[Start of GIVEN DATA]
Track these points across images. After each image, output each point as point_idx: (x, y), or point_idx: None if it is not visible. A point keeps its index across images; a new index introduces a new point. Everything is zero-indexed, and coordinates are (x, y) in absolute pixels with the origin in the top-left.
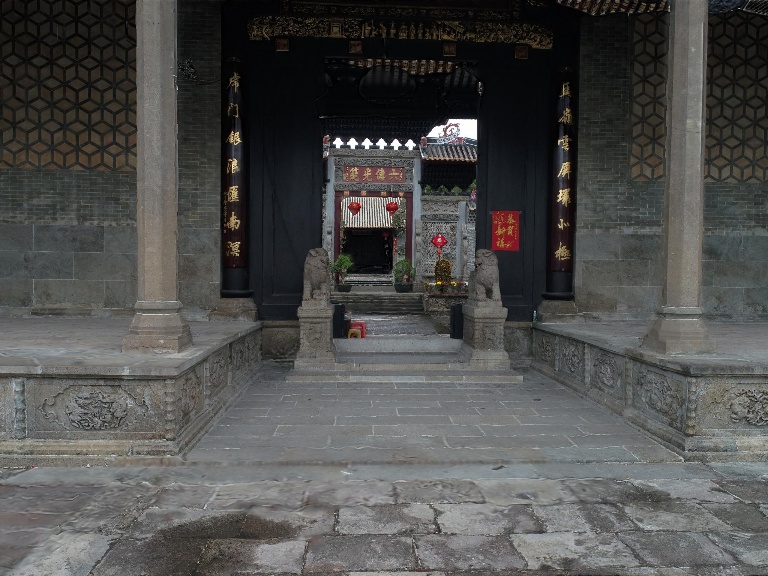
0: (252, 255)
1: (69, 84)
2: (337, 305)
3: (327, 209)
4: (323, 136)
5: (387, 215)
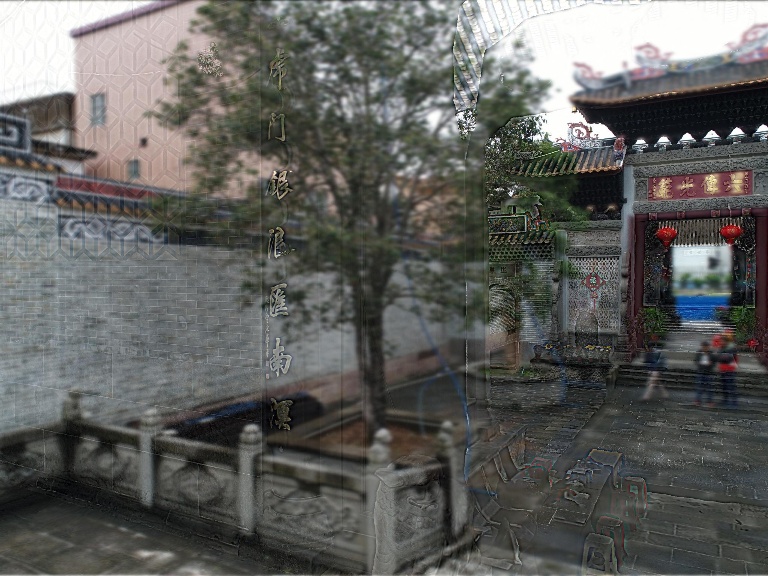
0: (324, 423)
1: (74, 125)
2: (497, 568)
3: (623, 241)
4: None
5: None
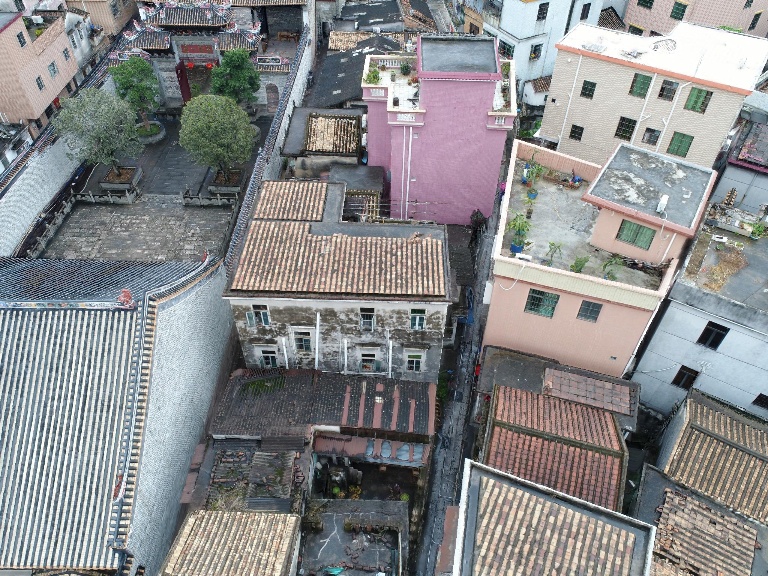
0: None
1: None
2: None
3: None
4: (220, 29)
5: (4, 266)
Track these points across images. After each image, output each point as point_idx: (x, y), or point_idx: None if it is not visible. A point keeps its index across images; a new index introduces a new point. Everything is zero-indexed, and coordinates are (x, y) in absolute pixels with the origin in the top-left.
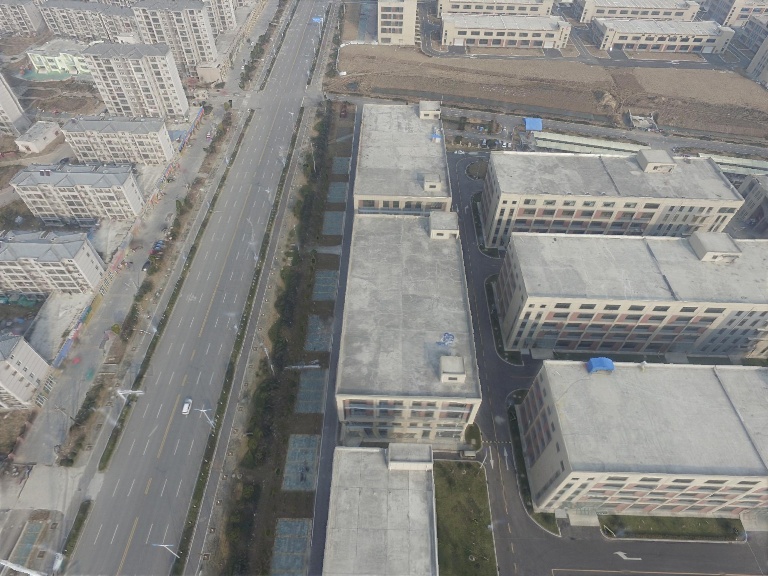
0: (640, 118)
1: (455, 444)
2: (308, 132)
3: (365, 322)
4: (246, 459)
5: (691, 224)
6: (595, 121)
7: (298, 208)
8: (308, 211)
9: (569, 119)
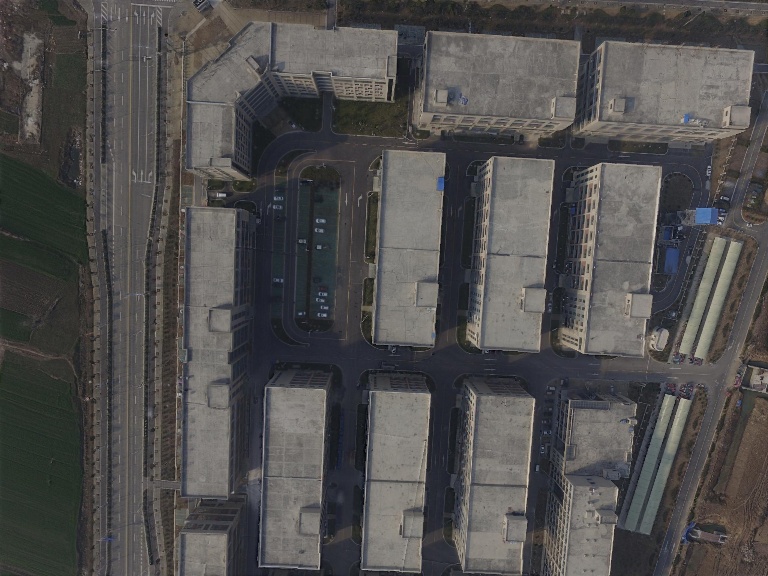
0: (765, 379)
1: (416, 123)
2: (758, 13)
3: (478, 49)
4: (412, 2)
5: (575, 321)
6: (761, 328)
7: (624, 10)
8: (624, 21)
9: (766, 300)
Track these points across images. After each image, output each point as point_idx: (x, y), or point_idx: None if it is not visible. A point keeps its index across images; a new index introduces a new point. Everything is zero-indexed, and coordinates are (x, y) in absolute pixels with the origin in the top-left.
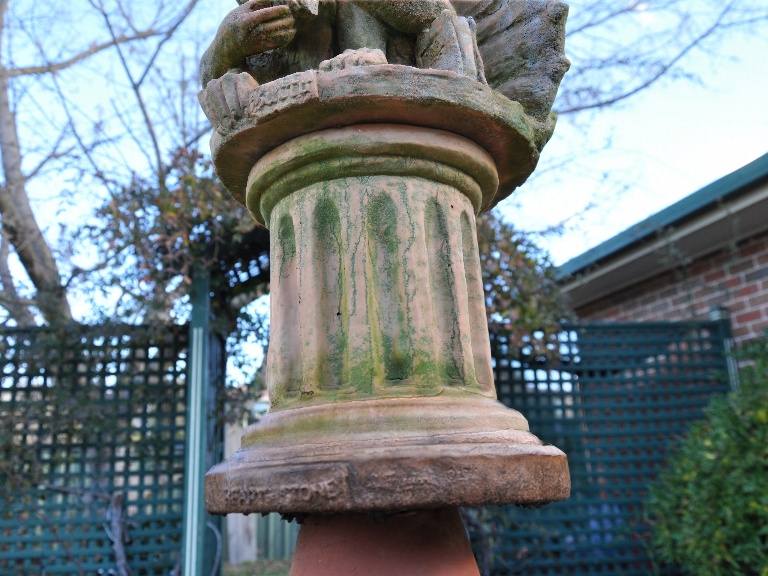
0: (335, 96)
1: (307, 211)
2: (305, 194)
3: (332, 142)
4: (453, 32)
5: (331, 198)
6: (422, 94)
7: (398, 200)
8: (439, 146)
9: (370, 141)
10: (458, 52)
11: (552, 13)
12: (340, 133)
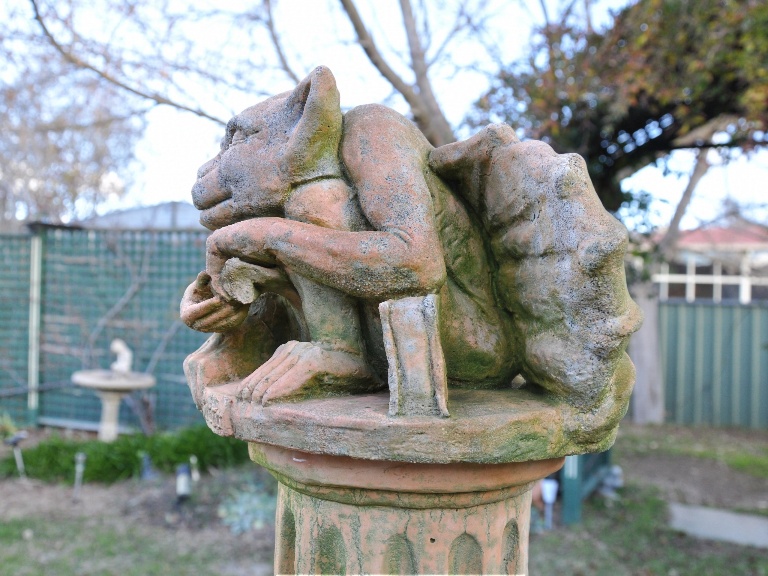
0: (245, 437)
1: (279, 512)
2: (280, 489)
3: (272, 465)
4: (387, 342)
5: (292, 511)
6: (331, 449)
7: (349, 540)
8: (387, 486)
9: (302, 477)
10: (392, 374)
11: (583, 262)
12: (278, 456)
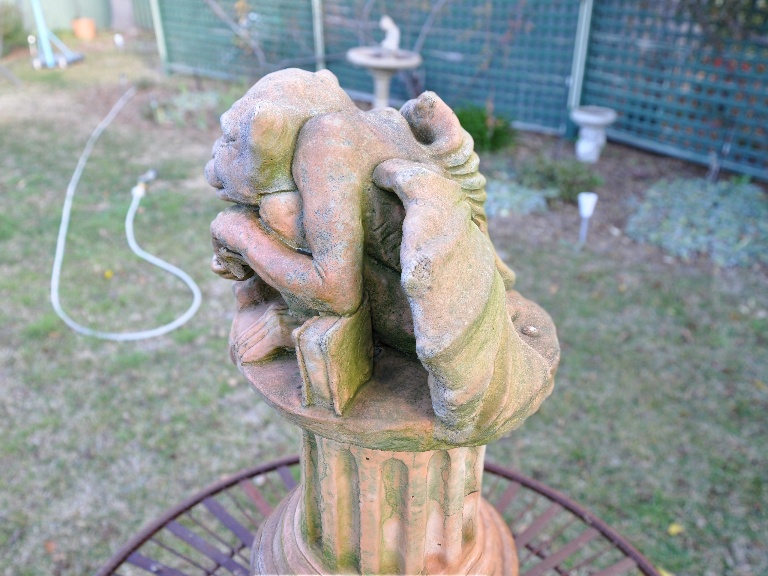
0: None
1: None
2: None
3: None
4: (298, 360)
5: None
6: None
7: (318, 441)
8: None
9: None
10: (303, 380)
11: None
12: None
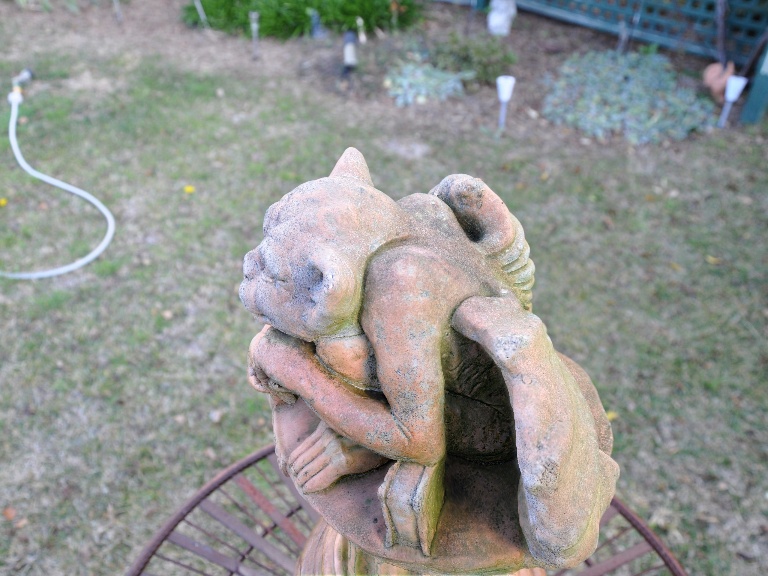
0: None
1: None
2: None
3: None
4: (384, 514)
5: None
6: None
7: None
8: None
9: None
10: (388, 529)
11: (537, 541)
12: None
[End of GIVEN DATA]
■ DESCRIPTION OF THE TASK:
Write out all of the records above again, substituting "Follow" for every occurrence of "Track" and leaving everything else unchanged. Omit the pictures from your answer.

■ TASK RESULT:
Follow these points across images. After each image, output each point as point_idx: (x, y), or point_idx: None if it is not visible. A point keeps its index across images; a new index introduces a new point. Everything is zero-indexed, and coordinates are (x, y) in absolute pixels with the origin in the top-left.
0: (252, 255)
1: (69, 84)
2: (337, 305)
3: (327, 209)
4: (323, 136)
5: (387, 215)
0: (324, 423)
1: (74, 125)
2: (497, 568)
3: (623, 241)
4: None
5: None
0: None
1: None
2: None
3: None
4: (220, 29)
5: (4, 266)
Follow these points across images. After each image, output each point as point_idx: (x, y), or point_idx: None if it is not visible. A point keeps its index across images; a new index introduces a new point. Everything is zero-indexed, and coordinates are (x, y) in absolute pixels with the origin in the top-left.
0: (640, 118)
1: (455, 444)
2: (308, 132)
3: (365, 322)
4: (246, 459)
5: (691, 224)
6: (595, 121)
7: (298, 208)
8: (308, 211)
9: (569, 119)
0: (765, 379)
1: (416, 123)
2: (758, 13)
3: (478, 49)
4: (412, 2)
5: (575, 321)
6: (761, 328)
7: (624, 10)
8: (624, 21)
9: (766, 300)
Follow these points across images. After each image, output each point as point_idx: (x, y), or point_idx: None if it is not visible. A point keeps its index across images; a new index introduces a new point. Everything is zero-indexed, and coordinates are (x, y) in absolute pixels with the origin in the top-left.
0: (335, 96)
1: (307, 211)
2: (305, 194)
3: (332, 142)
4: (453, 32)
5: (331, 198)
6: (422, 94)
7: (398, 200)
8: (439, 146)
9: (370, 141)
10: (458, 52)
11: (552, 13)
12: (340, 133)
0: (245, 437)
1: (279, 512)
2: (280, 489)
3: (272, 465)
4: (387, 342)
5: (292, 511)
6: (331, 449)
7: (349, 540)
8: (387, 486)
9: (302, 477)
10: (392, 374)
11: (583, 262)
12: (278, 456)
0: None
1: None
2: None
3: None
4: (298, 360)
5: None
6: None
7: (318, 441)
8: None
9: None
10: (303, 380)
11: None
12: None
0: None
1: None
2: None
3: None
4: (384, 514)
5: None
6: None
7: None
8: None
9: None
10: (388, 529)
11: (537, 541)
12: None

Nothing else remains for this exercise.